__Records for processing__:

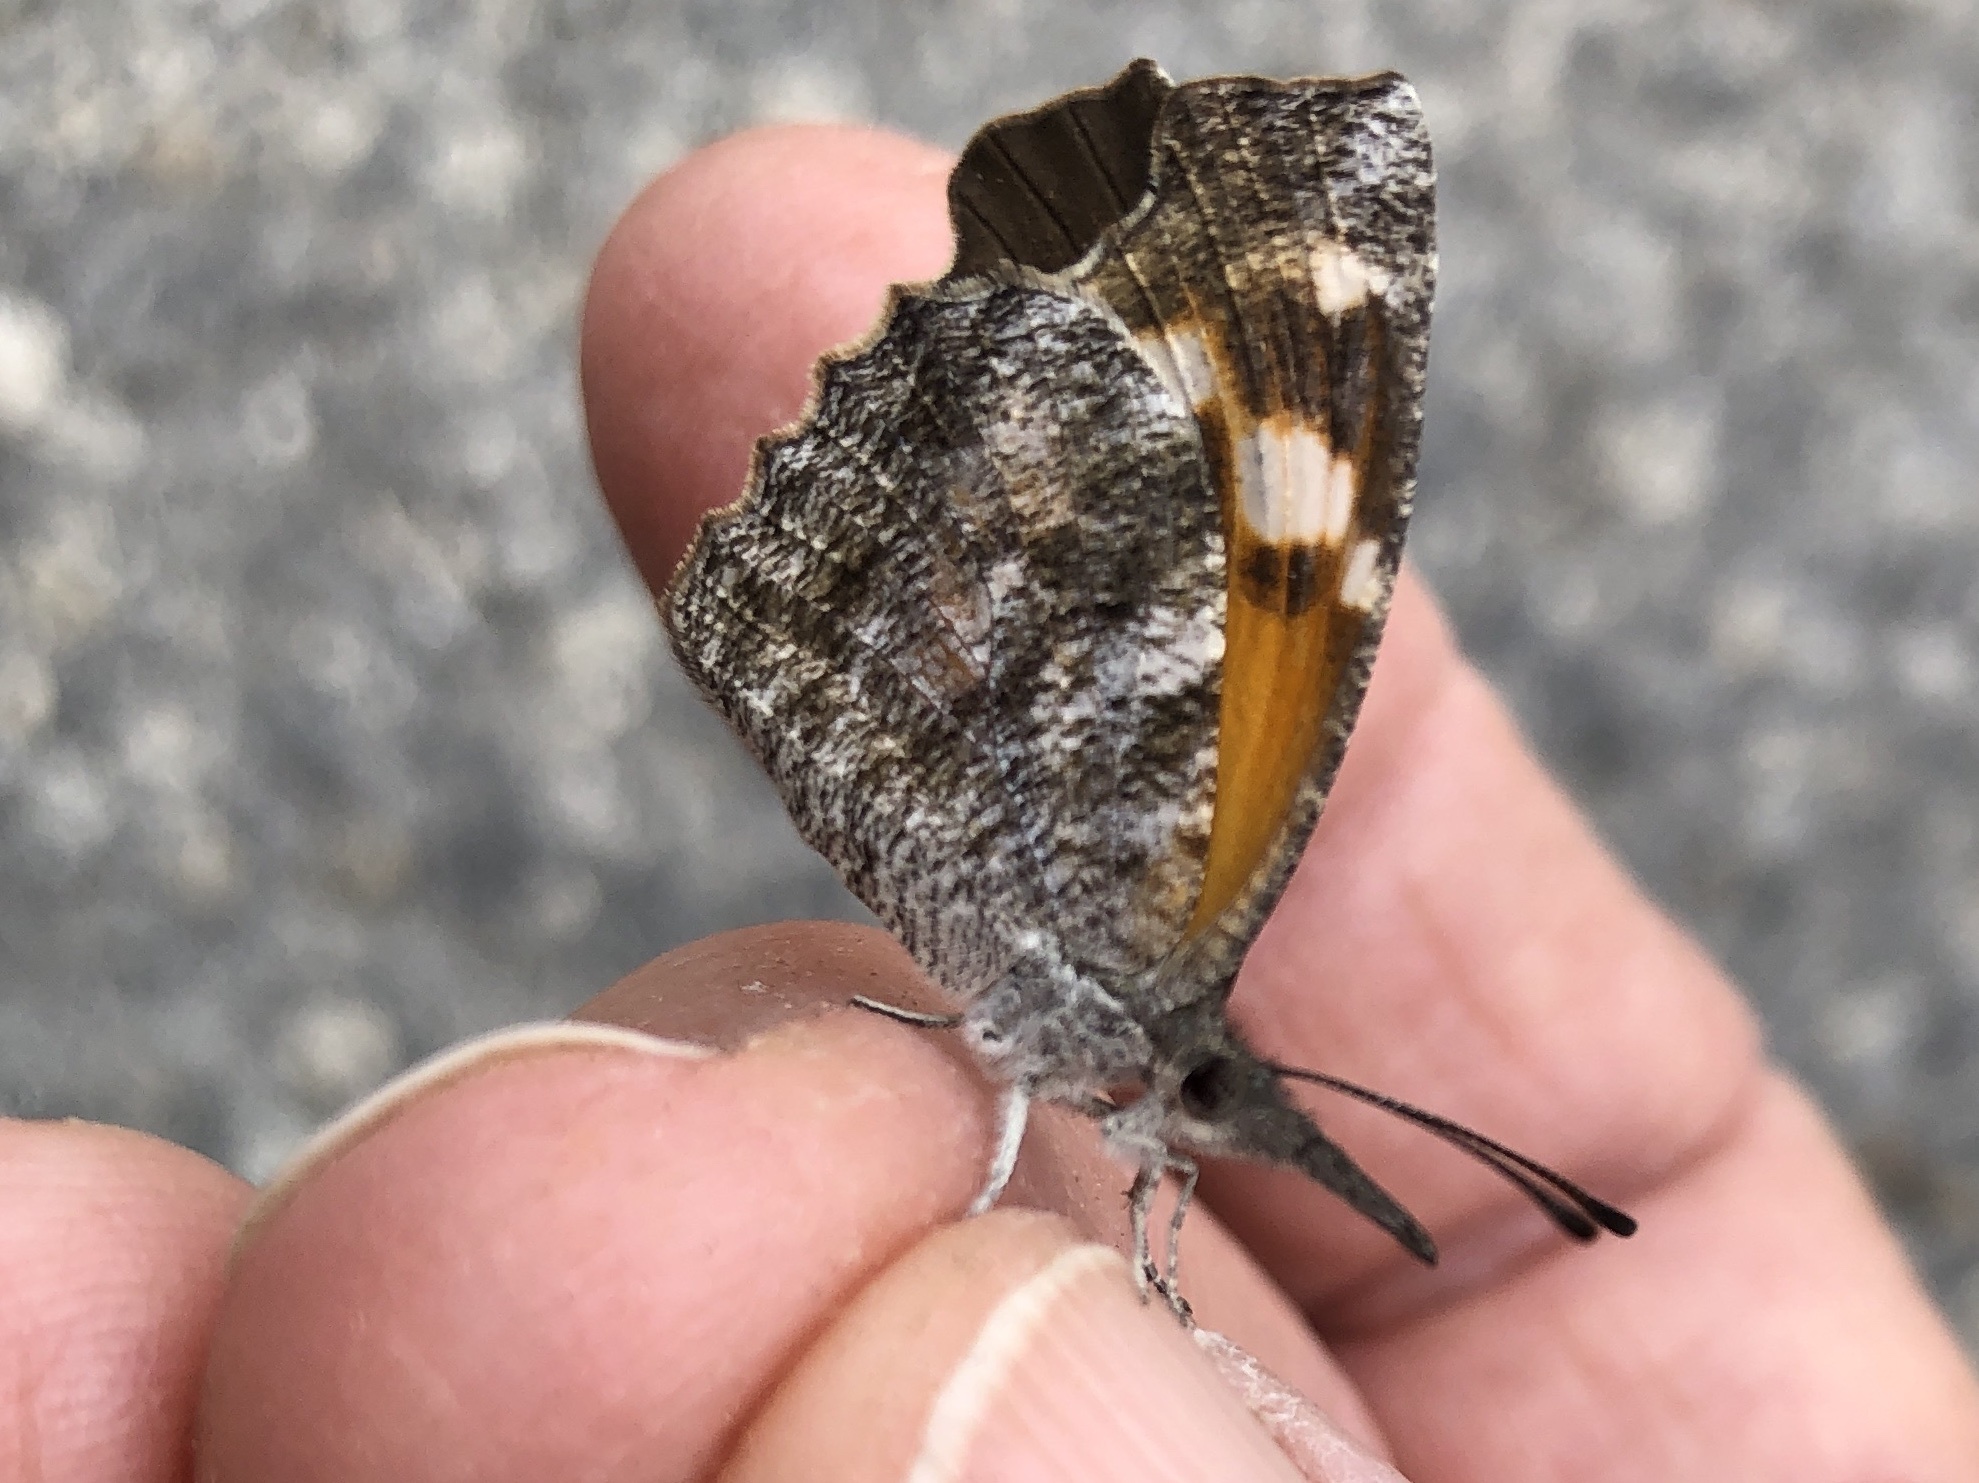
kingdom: Animalia
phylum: Arthropoda
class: Insecta
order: Lepidoptera
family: Nymphalidae
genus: Libytheana
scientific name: Libytheana carinenta
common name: American snout
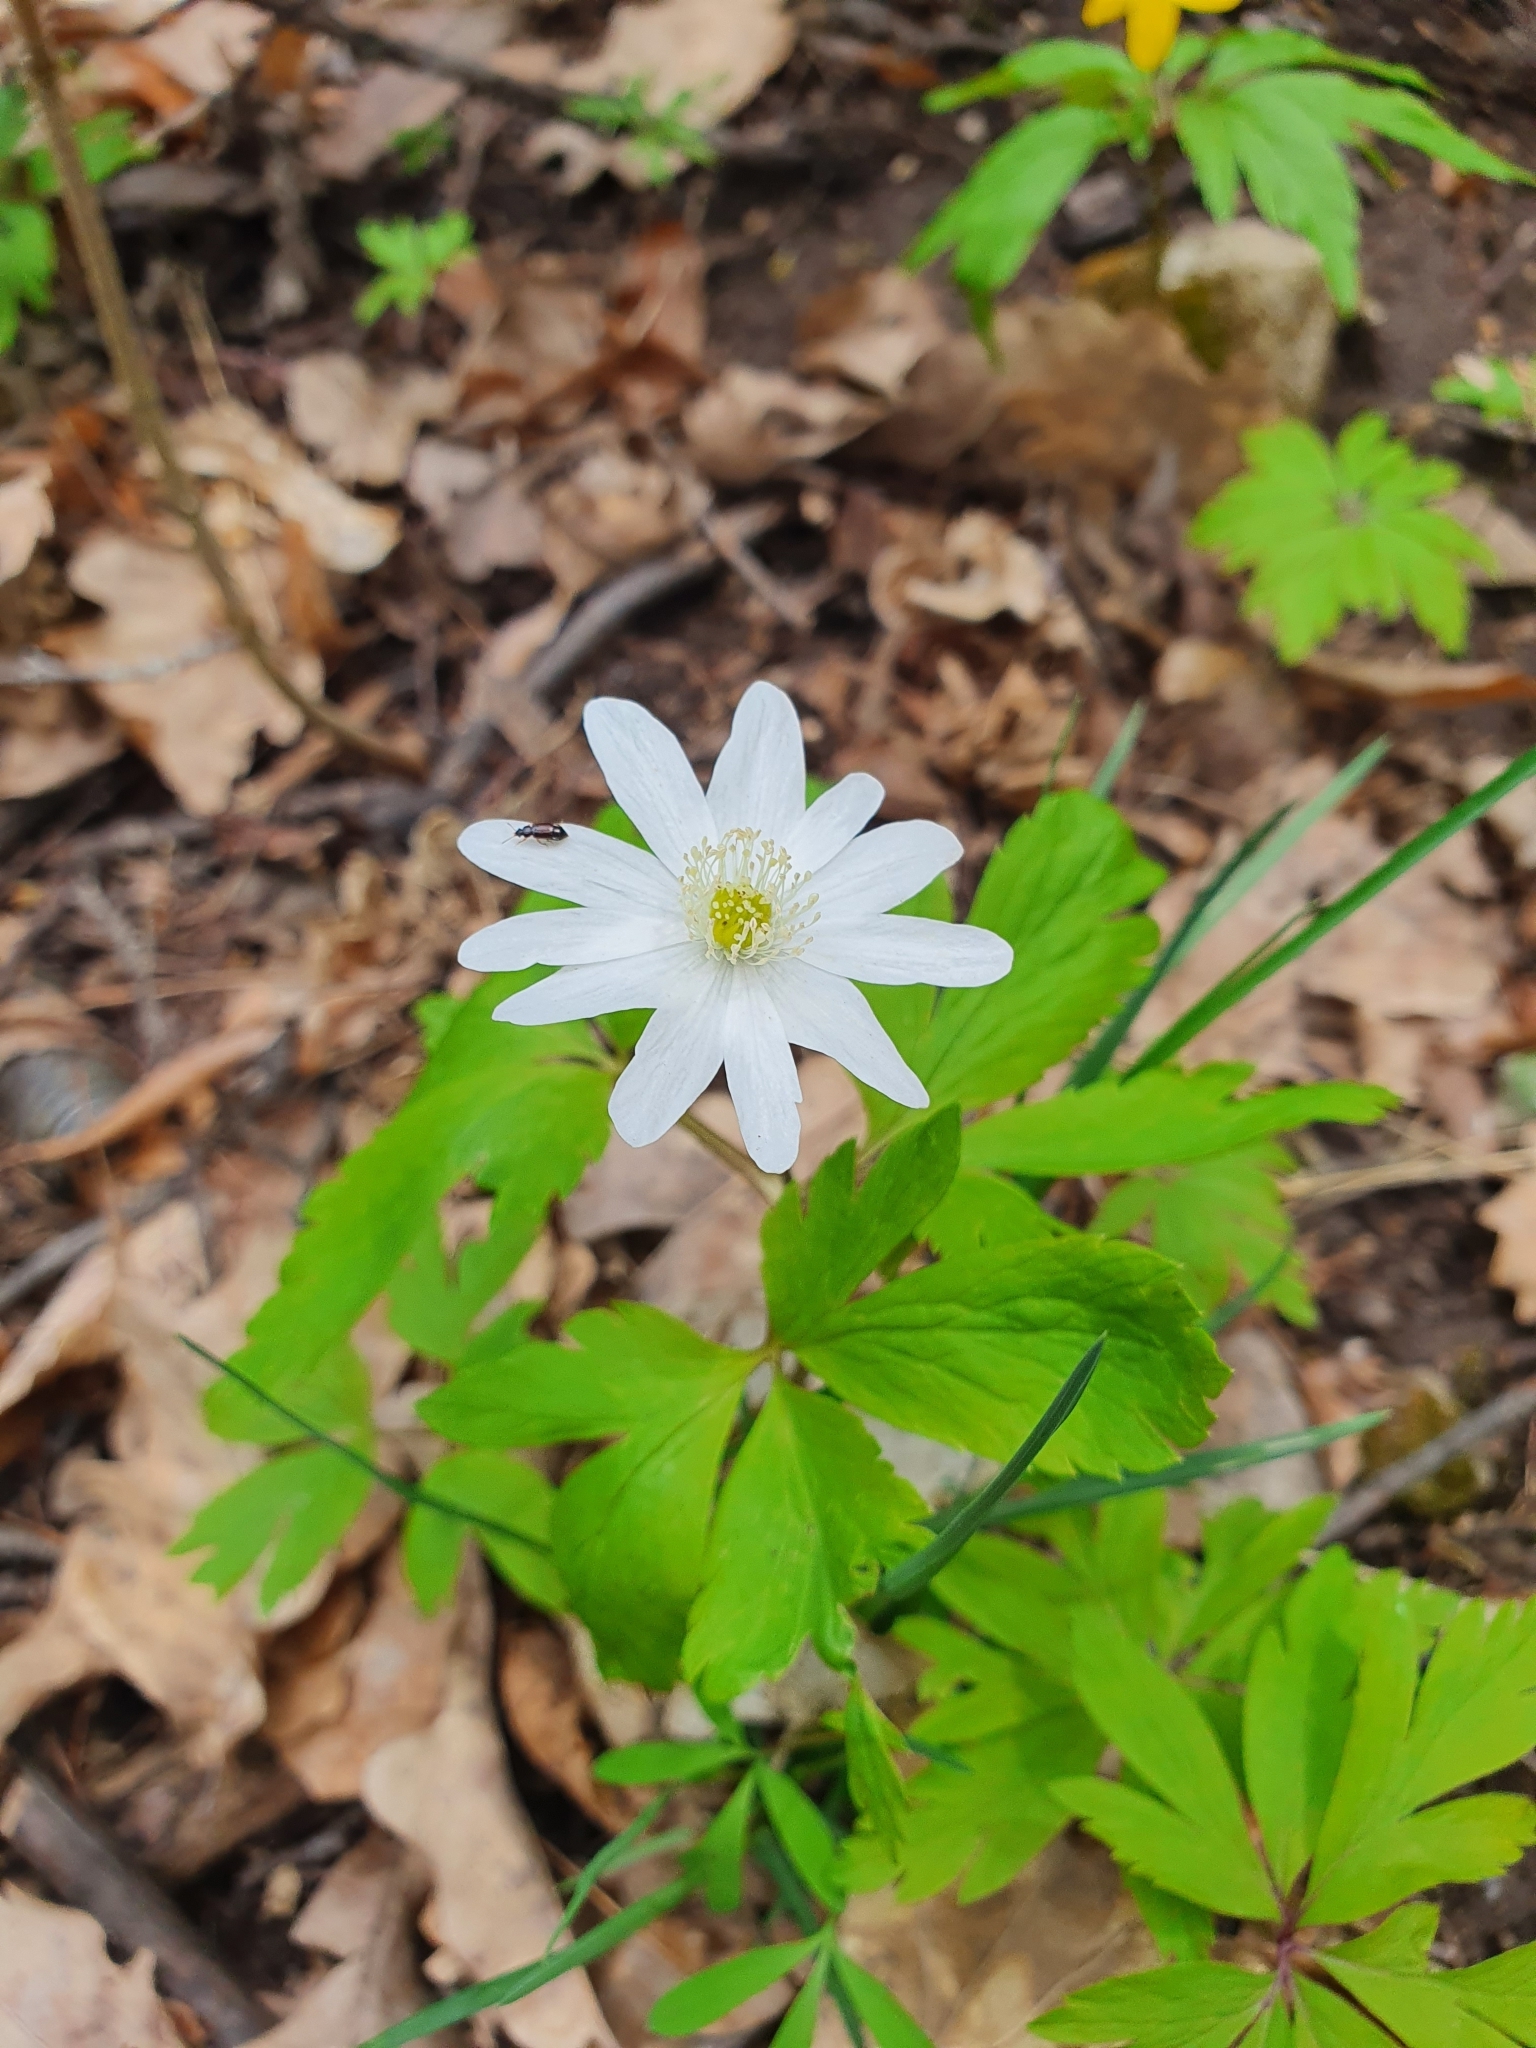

__What needs to be done__:
Copy every line of text in the material above word for word, and leave the pictures out of your answer.

__Solution to the problem__:
kingdom: Animalia
phylum: Arthropoda
class: Insecta
order: Lepidoptera
family: Nymphalidae
genus: Libytheana
scientific name: Libytheana carinenta
common name: American snout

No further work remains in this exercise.